Research
Context Matters (SCA)
Context Matters: Qualitative Insights into Developers’ Approaches and Challenges with Software Composition Analysis
Elizabeth Lin, Sparsha Gowda, William Enck, Dominik Wermke
To appear at the 2025 USENIX Security Symposium
Software Composition Analysis (SCA) is often discussed in software supply chain security. SCA tools are used to identify vulnerabilities in third-party software. Some prior work have looked into how SCA tools perform. However, there lacks an understanding of user experience with SCA tools.
We talked to 20 industry professionals and discovered a lack of context along the entire SCA deployment process. In short, we find the following:
- SCA alerts are too generic and lack infrastructure, network configuration, reachability, and exploitability context.
- Integrating SCA tools into pipelines can halt development if builds are failed on every SCA alert.
- Scaling SCA across multiple teams and projects can result in communication overhead. Large organizations develop custom tooling around SCA tool results to better manage and triage the alerts.
Read the full paper here, or read this blog post I wrote that summarizes our paper and findings.
See my talk @ VulnCon 2025 here
UntrustIDE (VSCode extensions)
UntrustIDE: Exploiting Vulnerabilities in VS Code Extensions
Elizabeth Lin, Igibek Koishybayev, Trevor Dunlap, William Enck, and Alexandros Kapravelos.
Distinguished Paper Award @ NDSS Symposium 2024
VS Code is the most popular IDE for developers. In this study we take a look at its extension ecosystem, the marketplace. As the first ecosystem-wide research, we proposed a threat model and identified vulnerabilities within the ecosystem with taint analysis using CodeQL. With our custom CodeQL queries, we identified and verified vulnerabilities and their proof-of-concept exploits for 21 extensions, impacting 6 million users.
Don’t want to read the full paper? My short blog post includes an overview of our methods, findings, and an example of how a vulnerable data flow in an extension could lead to code execution.
Also see my talk at NDSS here
Abandabot
Designing Abandabot: When Does Open Source Dependency Abandonment Matter?
Courtney Miller*, Hao He*, Weigen Chen, Elizabeth Lin, Chenyang Yang, Bogdan Vasilescu, Christian Kästner
We perform a need-finding interview study with 22 open source maintainers to explore what makes the abandonment of certain dependencies impactful to their project, as well as their information needs and design requirements for such an automated notification tool. We build an LLM-based classifier based on: depth of integration, availability of alternatives, importance of the functionality, and external environmental pressures.

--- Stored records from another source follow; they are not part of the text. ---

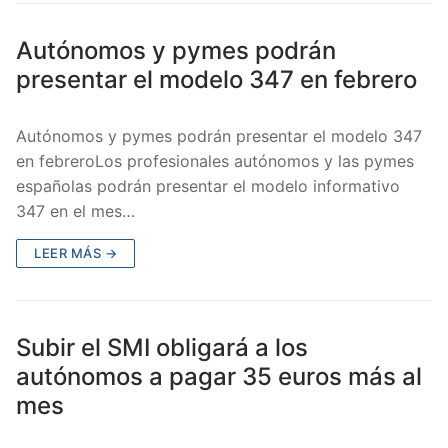
Autónomos y pymes podrán
presentar el modelo 347 en febrero
Autónomos y pymes podrán presentar el modelo 347
en febreroLos profesionales autónomos y las pymes
españolas podrán presentar el modelo informativo
347 en el mes…
LEER MÁS →
Subir el SMI obligará a los
autónomos a pagar 35 euros más al
mes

Our results show that the classifier is effective at predicting whether a dependency’s abandonment would be impactful to a project.
Software Bill of Materials (SBoMs)
Software Bills of Materials Are Required. Are We There Yet? IEEE Security & Privacy 21, no. 2 (2023): 82-88.
Nusrat Zahan, Elizabeth Lin, Mahzabin Tamanna, William Enck, and Laurie Williams.
A grey literature review was conducted on articles relating to the benefits and challenges of SBoMs.
The top 5 benefits and challenges are outlined in the above article.
VFCFinder
VFCFinder: Seamlessly Pairing Security Advisories and Patches
Trevor Dunlap, Elizabeth Lin, William Enck, and Bradley Reaves.
A tool that generated the top 5 vulnerable fixing commits for a given security advisory.
VFCFinder used to backfill over 300 missing VFCs in the GitHub Security Advisory (GHSA) database.